Auf den Tag vor 93 Jahren erblickte Charles «Chuck» Edward Anderson Berry das Licht der Welt. Und mit ihm dieser unbeschreibliche Beat. Dieses freche, leichte, perfekt gesetzte Spiel. Neue, fast eigenhändig gezeichnete Musik eines Rock’n’Roll-Architekten. Lennons oder Dylans späteres Schaffen wäre ohne den Mann aus St. Louis undenkbar, zumal dessen sprachverliebte Lyrik den Songs reichlich Tiefe und zeitlose Aktualität verlieh. Die Charts von heute kennen sowas nicht mehr: Berry scheute sich nicht, der Elite gerne mal charmant-demonstrativ eins auszuwischen und fast schon im Vorbeigehen den radikalen Wandel in der (Kunst-) Welt einzuläuten. ‹Roll over Beethoven› zeugt davon.
Was genau derzeit über Helvetien rollt, darüber orakeln wahlkampfübermüdete PolitikerInnen, gern auch selbsternannte Experten und nicht zuletzt das SRG-Wahlbarometer; verlässlich ist irgendwie anders. Und die braven Bürgerinnen und Bürger müssen sich den Stoff reinziehen, der sich immerdar aufdrängt, grad so wie ein ungehobelter Gast an einer schlechten Party. Wie das Farbenspiel im Resultat aussieht, sehen wir am Wahlsonntag. Danach wird es – mal eben diese Resultate bewusst zur Seite gestellt – hoffentlich ruhiger. Ich freue mich, auf dem Weg zu täglich Brot den vielen weissen Zähnen nicht mehr begegnen zu müssen. Auf dem freien Felde die Kuh zu bestaunen, und nicht die Föhnfrisur neben der Kuh. Und keine unnützen Statusmeldungen von Stimmenfangenden mehr krampfhaft ignorieren zu müssen. Was die alles tun! Bald kehrt hoffentlich Ruhe ein im kleinen Land, da die motivierten Gewählten endlich damit beginnen, beflissen zu arbeiten. Etwas zu ändern. Hoffentlich. Möglicherweise.

• _MATERIALTEIL_:
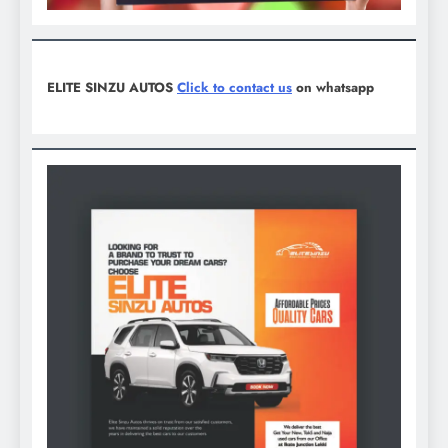
ELITE SINZU AUTOS
Click to contact us
on whatsapp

• _ZUR AUFGABE_: Können Sie aus dem Textauszug den Abschnitt wörtlich wiedergeben, der mit den Worten „Auf den Tag“ beginnt und nach „Beethoven› zeugt davon.“ aufhört? Das Material brauchen Sie hier nicht.

• _ANTWORTFELD_:
Auf den Tag vor 93 Jahren erblickte Charles «Chuck» Edward Anderson Berry das Licht der Welt. Und mit ihm dieser unbeschreibliche Beat. Dieses freche, leichte, perfekt gesetzte Spiel. Neue, fast eigenhändig gezeichnete Musik eines Rock’n’Roll-Architekten. Lennons oder Dylans späteres Schaffen wäre ohne den Mann aus St. Louis undenkbar, zumal dessen sprachverliebte Lyrik den Songs reichlich Tiefe und zeitlose Aktualität verlieh. Die Charts von heute kennen sowas nicht mehr: Berry scheute sich nicht, der Elite gerne mal charmant-demonstrativ eins auszuwischen und fast schon im Vorbeigehen den radikalen Wandel in der (Kunst-) Welt einzuläuten. ‹Roll over Beethoven› zeugt davon.